In practical terms, the DOMA ruling means gay and lesbian married couples will now be eligible for the same federal benefits heterosexual couples are eligible for — including those relating to immigration.

Heterosexual married partners have so far been the only ones allowed to sponsor a foreign-born spouse for an immigrant visa. DOMA didn't allow federal recognition of same-sex marriages for immigration purposes. But with the legal barrier now removed, this changes the status.

Here's how Lavi Soloway, an immigration attorney and a founder of The DOMA Project, explained it in a recent interview:

...the marriages of same-sex couples will be treated exactly the same way as all other marriages under federal law. For immigration purposes, that means that if you are married and your spouse is from another country, you file a petition and apply for a green card for your spouse.

If your partner is abroad, you file a fiancé(e) visa petition, and you bring your partner to the United States for purpose of marrying and applying for a green card and settling and building a life together in this country, just as unmarried opposite-sex couples do in the same situation.

Soloway and other legal experts have pointed out that the federal Immigration and Nationality Act simply requires that one be in a valid marriage to sponsor an immigrant spouse, and does not define such a marriage by gender. With DOMA out of the way, the immigration law could then apply as written to any couple. "The only law we need already exists," Soloway said.

In spite of this, others say couples could still hit bumps in the road as they go about the sponsorship process. In 1982, the U.S. Ninth Circuit Court of Appeals ruled against a same-sex couple in an immigrant sponsorship case known as Adams v. Howerton. The couple had obtained a marriage license in Colorado and been married by a minister there — even thought the state did not officially recognize same sex marriage — after which the U.S. citizen partner sought to sponsor the foreign-born partner for a visa. As part of the decision, the judges held that related federal laws were intended only to apply to heterosexual spouses.

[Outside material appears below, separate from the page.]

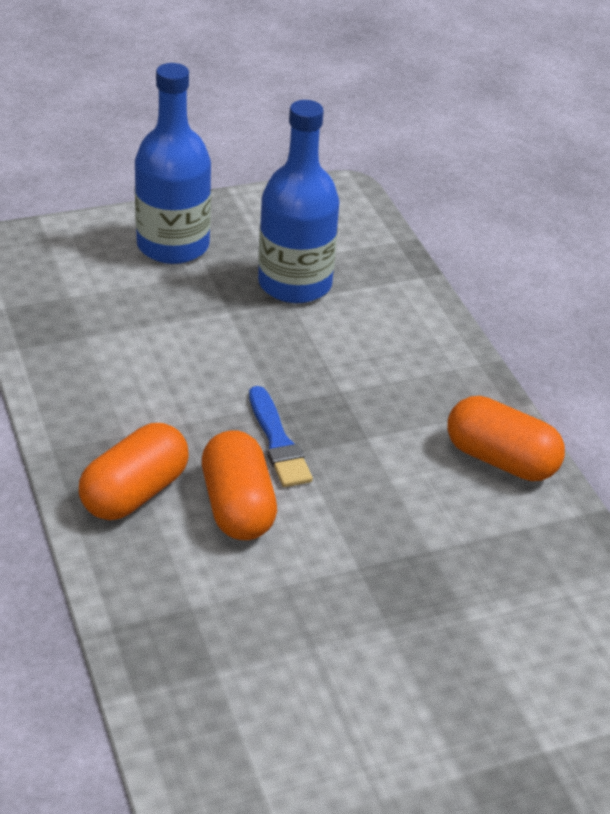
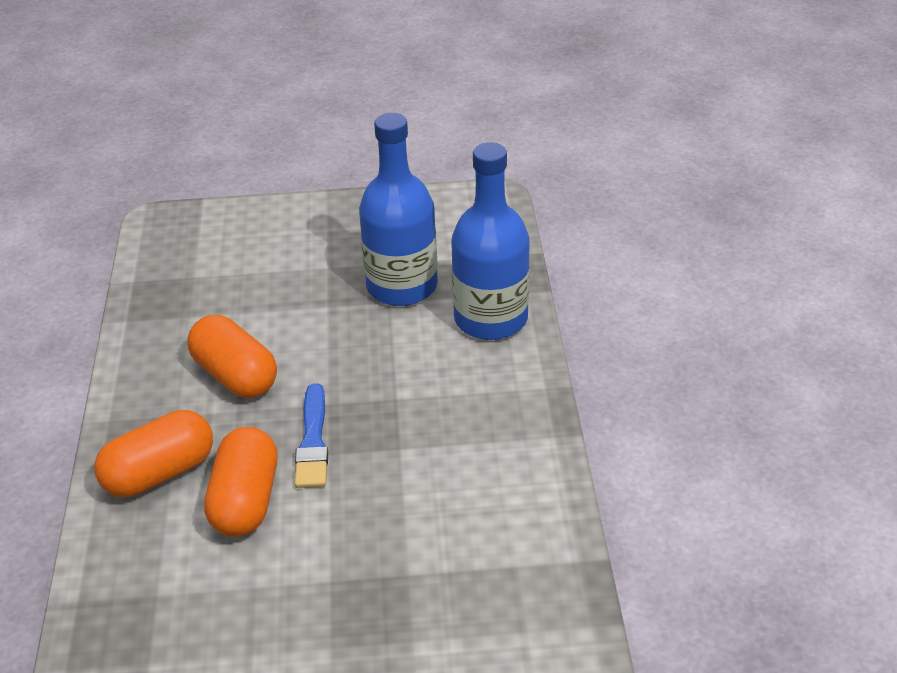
camera: 20 degrees right, 0 degrees up
(173, 245) = (307, 237): blue bottle -> blue bottle (491, 319)
(500, 460) = (521, 490): orange capsule -> orange capsule (235, 375)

Although the Immigration and Nationality Act isn't worded in the way that blocks same-sex couples from immigration benefits, this lower-court precedent could present a potential problem, said Kevin Johnson, dean of the UC Davis School of Law and an immigration law expert.

"It could be a long discussion and litigation before the courts start recognizing it," Johnson said. "It would be far simpler for Congress to expressly recognize gay marriage in the [Immigration and Nationality Act]."

In May, a proposed amendment to the Senate's pending immigration reform bill that would have extended sponsorship rights to same-sex couples died in committee. Since then its sponsor, Democratic Sen. Patrick Leahy of Vermont, has prepared another amendment to the bill that would officially recognize same-sex marriages in immigration law, leaving less room for interpretation.

Leahy's amendments were embraced by gay and lesbian advocates as a backup plan in case the Supreme Court upheld DOMA. But even with today's decision, codifying the recognition of same-sex marriages in the law could prevent future court battles, Johnson said.

"It's far easier to change the law to recognize same-sex marriages than to wait for the courts to do it," he said.

It's not likely this will occur via immigration reform, though. Senate Judiciary Committee members opposed to Leahy's original amendment in May said they feared it could bring down the entire bill. His latest amendment faced slim chances of getting a floor vote, and most likely won't in light of the Supreme Court decision.

The Senate could vote on the immigration package as early as this week, and there's a good possibility it will be approved. But all bets are off in the Republican-led House, which has yet to come up with its own comprehensive immigration plan.